One measure expands the definition of a “qualifying mortgage,” a category of low-risk mortgage loan, by replacing the existing limit of 43% of the debt-to-income ratio with a limit based on price. It also gives lenders more leeway to make “reasonable determinations” of a borrower’s probability of repayment.

The agency also created a new “seasoned” mortgage that would provide lenders with certain liability protections after holding the loans in a portfolio for at least three years. Under the new category proposed in August, a senior fixed rate “seasoned” loan can become a qualifying general mortgage after 36 months of on-time borrower payments.

“The Bureau’s main objective with this final rule is to ensure access to responsible and affordable mortgage credit,” CFPB director Kathy Kraninger said in a statement.

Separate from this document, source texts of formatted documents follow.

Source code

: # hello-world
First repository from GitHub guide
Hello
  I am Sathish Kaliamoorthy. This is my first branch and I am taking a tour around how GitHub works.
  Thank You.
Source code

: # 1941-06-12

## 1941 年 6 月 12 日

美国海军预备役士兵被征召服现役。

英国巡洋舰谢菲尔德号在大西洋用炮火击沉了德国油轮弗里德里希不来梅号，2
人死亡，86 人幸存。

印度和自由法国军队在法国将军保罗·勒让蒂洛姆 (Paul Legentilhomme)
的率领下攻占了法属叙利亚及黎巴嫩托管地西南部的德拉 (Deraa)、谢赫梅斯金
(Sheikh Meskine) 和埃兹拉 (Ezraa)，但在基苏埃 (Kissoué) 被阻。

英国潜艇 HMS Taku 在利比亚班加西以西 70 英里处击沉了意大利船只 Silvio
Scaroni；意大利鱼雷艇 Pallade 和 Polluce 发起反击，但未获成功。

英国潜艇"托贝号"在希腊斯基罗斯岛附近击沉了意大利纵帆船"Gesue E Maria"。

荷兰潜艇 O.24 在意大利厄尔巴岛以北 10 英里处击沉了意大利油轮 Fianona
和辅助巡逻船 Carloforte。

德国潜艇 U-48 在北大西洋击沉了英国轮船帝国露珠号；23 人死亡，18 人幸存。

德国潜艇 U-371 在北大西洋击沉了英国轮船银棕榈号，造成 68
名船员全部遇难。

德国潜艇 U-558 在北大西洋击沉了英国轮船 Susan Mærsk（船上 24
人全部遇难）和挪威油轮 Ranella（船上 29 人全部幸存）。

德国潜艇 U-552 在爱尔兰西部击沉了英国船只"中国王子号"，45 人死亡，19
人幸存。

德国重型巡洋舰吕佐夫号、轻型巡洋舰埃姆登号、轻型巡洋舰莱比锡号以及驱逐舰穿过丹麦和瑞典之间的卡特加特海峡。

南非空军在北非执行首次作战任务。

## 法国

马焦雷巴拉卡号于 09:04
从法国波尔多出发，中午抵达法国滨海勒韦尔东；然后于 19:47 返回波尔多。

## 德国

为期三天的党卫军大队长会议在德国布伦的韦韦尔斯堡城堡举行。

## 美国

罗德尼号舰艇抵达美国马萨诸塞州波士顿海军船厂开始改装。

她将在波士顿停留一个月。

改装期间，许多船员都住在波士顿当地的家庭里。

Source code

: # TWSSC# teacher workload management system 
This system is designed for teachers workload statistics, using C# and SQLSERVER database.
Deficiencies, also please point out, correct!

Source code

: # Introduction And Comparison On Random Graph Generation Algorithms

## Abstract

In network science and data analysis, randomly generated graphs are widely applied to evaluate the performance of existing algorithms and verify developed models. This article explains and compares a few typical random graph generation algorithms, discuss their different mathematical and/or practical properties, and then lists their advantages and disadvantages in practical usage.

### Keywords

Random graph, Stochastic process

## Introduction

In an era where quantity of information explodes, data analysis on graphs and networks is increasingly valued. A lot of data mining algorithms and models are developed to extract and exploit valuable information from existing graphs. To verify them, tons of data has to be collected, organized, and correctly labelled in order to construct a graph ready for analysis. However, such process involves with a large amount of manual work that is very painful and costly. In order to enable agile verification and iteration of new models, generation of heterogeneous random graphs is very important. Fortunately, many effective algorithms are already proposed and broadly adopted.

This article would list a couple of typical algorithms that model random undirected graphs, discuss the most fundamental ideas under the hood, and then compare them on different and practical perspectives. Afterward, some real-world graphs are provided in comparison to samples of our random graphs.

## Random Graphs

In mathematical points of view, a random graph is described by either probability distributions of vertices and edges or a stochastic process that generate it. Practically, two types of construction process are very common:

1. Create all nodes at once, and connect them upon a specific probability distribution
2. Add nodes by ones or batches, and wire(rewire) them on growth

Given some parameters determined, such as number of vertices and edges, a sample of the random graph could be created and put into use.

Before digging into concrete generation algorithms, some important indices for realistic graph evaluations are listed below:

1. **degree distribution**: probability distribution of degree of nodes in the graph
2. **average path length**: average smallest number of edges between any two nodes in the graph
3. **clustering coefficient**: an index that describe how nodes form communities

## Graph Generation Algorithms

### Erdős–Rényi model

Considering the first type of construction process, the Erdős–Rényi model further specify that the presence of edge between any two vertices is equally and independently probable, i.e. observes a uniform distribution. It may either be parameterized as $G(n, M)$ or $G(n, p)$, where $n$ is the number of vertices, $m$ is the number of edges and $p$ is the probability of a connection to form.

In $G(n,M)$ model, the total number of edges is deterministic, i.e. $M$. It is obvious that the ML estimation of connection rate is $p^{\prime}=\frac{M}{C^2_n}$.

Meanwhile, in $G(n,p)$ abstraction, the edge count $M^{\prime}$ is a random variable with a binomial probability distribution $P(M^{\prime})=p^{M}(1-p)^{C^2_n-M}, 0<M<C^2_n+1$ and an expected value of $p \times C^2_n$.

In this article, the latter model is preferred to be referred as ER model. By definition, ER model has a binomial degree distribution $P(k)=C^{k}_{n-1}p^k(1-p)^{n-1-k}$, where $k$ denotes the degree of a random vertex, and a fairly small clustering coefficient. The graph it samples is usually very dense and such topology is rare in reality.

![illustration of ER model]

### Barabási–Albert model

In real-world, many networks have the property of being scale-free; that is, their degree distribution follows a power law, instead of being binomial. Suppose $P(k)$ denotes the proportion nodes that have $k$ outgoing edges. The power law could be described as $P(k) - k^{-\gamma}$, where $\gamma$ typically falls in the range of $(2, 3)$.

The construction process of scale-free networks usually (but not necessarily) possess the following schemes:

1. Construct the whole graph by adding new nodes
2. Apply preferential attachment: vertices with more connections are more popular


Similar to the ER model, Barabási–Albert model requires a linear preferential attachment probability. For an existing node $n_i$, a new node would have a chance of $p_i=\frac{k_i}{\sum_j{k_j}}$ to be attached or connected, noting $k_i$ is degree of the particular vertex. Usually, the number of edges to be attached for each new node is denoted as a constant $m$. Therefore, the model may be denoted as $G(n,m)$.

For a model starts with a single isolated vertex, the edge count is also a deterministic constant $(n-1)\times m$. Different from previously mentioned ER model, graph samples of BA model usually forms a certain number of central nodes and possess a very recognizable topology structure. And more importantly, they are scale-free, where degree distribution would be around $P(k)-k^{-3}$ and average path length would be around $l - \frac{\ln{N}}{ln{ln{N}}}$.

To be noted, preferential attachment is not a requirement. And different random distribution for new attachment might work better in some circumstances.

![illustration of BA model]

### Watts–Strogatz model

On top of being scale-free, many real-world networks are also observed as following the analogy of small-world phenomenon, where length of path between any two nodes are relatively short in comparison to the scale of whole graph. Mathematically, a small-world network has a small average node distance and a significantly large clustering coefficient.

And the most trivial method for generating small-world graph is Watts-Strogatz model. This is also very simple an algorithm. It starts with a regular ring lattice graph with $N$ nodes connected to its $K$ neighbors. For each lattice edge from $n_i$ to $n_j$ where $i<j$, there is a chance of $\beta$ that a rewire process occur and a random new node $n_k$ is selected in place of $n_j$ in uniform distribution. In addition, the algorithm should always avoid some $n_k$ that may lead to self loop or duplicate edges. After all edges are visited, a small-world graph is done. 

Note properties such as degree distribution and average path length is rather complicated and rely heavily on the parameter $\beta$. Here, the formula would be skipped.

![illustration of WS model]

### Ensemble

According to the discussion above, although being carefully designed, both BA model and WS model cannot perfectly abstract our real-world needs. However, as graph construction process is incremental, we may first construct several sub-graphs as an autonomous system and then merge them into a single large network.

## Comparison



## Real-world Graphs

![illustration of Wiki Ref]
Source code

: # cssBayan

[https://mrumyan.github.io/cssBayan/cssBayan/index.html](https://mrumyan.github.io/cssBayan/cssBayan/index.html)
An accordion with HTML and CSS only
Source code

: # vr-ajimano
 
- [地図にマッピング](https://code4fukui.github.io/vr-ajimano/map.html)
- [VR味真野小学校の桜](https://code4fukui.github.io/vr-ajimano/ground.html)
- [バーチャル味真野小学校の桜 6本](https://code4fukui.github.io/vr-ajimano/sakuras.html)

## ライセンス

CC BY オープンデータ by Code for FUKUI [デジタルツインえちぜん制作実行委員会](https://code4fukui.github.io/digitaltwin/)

While mortgage groups have praised the Bureau’s efforts to promote more innovative products, some consumer advocates have said the changes remove important safeguards and make it easier for banks to target vulnerable borrowers.

The changes precede the Jan. 10 expiration of a federal exemption that makes subprime mortgages eligible for purchase by government-run entities Fannie Mae and Freddie Mac.

The CFPB said ending this exemption and redefining repayment capacity would increase mortgage competition.